16 November 2015 Published in News and Announcements
Still from CHELOVEK S KINOAPPARATOM (Man with a Movie Camera) USSR, 1929  |  Director: Dziga Vertov Still from CHELOVEK S KINOAPPARATOM (Man with a Movie Camera) USSR, 1929 | Director: Dziga Vertov

Beginning spring 2016, the University of Utah Department of Film and Media Arts and the Department of Modern Dance will offer a new course titled The Body & The Screen...

(FILM 3905-002, DANC 3961-002, DANC 6961-002) that will critically explore bodies in cinema, both on and off the screen.

This new course will also explore the connection(s) between the filmic medium and bodies: bodies that watch the screen, bodies on the screen, and everything in between. The creator and teacher of the course is Stéphane Glynn, who received his BA from the University of Virginia (UVA) with Majors in Media Studies & Psychology and a Dance Minor and is currently completing an MFA in Film Production and a Graduate Certificate in Screendance at the University of Utah.

"The cinema has been intricately tied to bodies since its beginnings," said Glynn. “And this course will utilize a multi-disciplinary approach, bringing in perspectives from biology, psychology, sociology, anthropology, film & media studies, history, and other relevant fields to explore that.”

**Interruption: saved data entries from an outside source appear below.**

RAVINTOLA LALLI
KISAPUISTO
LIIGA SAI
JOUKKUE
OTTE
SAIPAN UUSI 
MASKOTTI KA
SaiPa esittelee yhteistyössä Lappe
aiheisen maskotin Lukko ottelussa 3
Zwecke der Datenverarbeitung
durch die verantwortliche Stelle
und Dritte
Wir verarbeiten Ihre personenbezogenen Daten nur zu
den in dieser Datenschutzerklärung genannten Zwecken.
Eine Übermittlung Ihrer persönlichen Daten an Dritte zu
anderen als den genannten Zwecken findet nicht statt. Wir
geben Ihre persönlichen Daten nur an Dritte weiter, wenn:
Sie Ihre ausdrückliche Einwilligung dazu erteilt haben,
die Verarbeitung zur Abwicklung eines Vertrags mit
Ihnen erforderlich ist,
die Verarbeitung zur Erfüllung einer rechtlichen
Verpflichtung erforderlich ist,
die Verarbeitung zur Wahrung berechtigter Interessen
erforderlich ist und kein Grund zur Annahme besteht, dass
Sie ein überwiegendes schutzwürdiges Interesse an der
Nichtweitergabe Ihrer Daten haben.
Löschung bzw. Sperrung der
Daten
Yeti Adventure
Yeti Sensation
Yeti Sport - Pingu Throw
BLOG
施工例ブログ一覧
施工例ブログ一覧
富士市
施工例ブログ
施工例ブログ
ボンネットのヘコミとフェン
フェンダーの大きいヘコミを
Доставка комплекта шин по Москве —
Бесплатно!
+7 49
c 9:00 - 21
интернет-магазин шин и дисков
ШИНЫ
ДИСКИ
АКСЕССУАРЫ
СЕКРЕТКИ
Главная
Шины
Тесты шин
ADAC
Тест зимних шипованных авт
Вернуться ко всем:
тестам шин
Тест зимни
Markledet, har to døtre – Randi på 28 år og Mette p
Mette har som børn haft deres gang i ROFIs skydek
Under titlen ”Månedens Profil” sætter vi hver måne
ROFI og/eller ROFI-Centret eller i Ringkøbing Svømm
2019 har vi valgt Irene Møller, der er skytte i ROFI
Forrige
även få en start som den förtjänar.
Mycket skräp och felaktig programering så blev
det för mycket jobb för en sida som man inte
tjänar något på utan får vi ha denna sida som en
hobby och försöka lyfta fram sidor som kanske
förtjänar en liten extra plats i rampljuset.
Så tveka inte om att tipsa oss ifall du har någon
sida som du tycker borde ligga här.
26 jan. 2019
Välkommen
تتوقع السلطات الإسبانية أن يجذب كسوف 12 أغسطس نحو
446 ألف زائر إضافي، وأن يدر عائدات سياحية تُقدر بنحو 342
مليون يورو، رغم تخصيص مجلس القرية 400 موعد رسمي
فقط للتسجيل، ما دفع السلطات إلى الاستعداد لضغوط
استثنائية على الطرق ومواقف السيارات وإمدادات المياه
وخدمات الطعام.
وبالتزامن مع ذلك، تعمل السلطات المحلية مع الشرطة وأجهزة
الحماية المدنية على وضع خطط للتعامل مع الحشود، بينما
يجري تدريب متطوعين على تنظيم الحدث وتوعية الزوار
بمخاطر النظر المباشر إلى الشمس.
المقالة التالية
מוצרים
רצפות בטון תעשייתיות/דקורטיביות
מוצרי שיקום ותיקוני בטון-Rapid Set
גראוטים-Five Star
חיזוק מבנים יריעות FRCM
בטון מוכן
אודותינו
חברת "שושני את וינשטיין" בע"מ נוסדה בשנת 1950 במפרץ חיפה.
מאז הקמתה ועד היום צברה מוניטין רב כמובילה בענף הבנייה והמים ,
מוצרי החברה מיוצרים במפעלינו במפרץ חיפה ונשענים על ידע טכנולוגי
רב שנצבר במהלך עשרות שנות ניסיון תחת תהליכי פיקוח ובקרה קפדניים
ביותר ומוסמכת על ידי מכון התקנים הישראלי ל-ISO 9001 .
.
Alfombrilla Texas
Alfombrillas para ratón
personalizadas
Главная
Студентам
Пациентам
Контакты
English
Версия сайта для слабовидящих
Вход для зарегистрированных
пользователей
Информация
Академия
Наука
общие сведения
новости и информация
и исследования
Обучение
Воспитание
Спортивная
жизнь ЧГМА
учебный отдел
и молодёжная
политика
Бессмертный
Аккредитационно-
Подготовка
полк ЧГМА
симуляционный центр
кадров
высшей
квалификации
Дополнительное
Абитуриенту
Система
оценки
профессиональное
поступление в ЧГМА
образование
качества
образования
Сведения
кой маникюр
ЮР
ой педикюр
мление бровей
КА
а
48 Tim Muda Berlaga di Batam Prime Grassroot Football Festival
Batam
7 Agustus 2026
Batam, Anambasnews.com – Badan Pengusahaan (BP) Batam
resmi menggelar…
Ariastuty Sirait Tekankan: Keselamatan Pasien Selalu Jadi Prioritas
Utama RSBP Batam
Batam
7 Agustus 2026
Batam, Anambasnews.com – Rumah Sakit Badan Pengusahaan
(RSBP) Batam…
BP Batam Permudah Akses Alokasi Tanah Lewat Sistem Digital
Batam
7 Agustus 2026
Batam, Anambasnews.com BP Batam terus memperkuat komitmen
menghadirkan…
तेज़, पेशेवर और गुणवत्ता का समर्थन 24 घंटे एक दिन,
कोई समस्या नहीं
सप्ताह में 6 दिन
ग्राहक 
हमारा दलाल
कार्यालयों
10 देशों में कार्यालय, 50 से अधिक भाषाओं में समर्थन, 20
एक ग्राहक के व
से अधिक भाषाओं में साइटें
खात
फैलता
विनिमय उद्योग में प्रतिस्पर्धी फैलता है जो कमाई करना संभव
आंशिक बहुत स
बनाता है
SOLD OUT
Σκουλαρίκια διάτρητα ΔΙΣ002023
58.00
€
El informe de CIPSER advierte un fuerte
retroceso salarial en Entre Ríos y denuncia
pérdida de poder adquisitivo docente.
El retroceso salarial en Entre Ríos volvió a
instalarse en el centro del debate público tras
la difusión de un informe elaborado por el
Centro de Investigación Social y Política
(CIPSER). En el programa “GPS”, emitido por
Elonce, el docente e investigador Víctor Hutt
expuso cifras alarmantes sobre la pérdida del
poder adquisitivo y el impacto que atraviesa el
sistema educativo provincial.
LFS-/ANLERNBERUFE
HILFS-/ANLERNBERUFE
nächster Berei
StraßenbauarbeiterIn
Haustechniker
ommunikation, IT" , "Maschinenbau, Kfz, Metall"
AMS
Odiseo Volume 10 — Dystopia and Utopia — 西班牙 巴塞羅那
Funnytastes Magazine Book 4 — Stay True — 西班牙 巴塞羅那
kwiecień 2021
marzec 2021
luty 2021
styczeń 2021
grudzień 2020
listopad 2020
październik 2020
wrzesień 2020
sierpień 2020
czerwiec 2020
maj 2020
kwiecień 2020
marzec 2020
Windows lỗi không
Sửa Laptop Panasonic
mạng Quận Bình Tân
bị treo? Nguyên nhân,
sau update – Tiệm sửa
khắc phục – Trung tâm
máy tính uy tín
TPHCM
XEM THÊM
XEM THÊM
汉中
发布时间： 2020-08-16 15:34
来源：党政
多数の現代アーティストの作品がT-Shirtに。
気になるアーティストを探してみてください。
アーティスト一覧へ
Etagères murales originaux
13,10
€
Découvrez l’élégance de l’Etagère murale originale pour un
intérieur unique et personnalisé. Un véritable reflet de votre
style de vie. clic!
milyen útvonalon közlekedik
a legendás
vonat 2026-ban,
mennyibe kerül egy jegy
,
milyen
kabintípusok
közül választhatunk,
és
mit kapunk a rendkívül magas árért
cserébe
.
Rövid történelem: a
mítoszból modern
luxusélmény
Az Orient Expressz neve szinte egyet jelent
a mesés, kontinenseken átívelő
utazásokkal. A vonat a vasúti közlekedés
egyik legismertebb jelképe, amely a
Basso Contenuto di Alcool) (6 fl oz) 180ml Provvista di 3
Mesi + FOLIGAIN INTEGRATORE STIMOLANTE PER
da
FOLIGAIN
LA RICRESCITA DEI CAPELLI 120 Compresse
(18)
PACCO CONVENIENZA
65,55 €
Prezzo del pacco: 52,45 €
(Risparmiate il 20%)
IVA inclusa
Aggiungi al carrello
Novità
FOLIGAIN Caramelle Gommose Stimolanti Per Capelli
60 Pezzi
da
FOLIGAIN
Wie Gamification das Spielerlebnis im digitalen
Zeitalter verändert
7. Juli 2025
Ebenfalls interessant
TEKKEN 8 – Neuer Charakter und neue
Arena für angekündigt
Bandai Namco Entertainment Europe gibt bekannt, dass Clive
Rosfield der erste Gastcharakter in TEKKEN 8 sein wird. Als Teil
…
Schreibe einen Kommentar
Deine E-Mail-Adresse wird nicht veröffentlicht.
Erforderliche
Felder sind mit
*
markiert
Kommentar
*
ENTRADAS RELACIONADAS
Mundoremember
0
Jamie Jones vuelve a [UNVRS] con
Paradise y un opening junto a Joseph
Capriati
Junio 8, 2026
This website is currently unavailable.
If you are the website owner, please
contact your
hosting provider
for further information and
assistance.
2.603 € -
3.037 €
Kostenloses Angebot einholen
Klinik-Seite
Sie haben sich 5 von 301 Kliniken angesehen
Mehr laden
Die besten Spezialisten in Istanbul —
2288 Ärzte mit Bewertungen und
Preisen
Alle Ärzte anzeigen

This course also asks students to:

  • Investigate the sensory experiences of audiences when watching films
  • Explore topics of gender, sex, race, and violence as they pertain to the cinematic body
  • Engage a multi-disciplinary approach as they address issues of the body and cinema
  • Analyze filmic elements such as mise-en-scène, cinematography, editing, sound work and others as they relate to bodies on the screen
  • Question the cultural impact of films for spectators and filmmakers
  • Discuss, write, and think articulately and critically about representations of bodies in films

“We will use the body as a focal point for discussions on auteurs, media and new technology, gender, race, audience perception, celebrity culture, and other aspects relevant to bodies and screens,” added Glynn.

The course will meet on Tuesdays for screenings and Thursdays for discussion from 6:00-9:00pm in FMAB 106 and is open to students from all disciplines.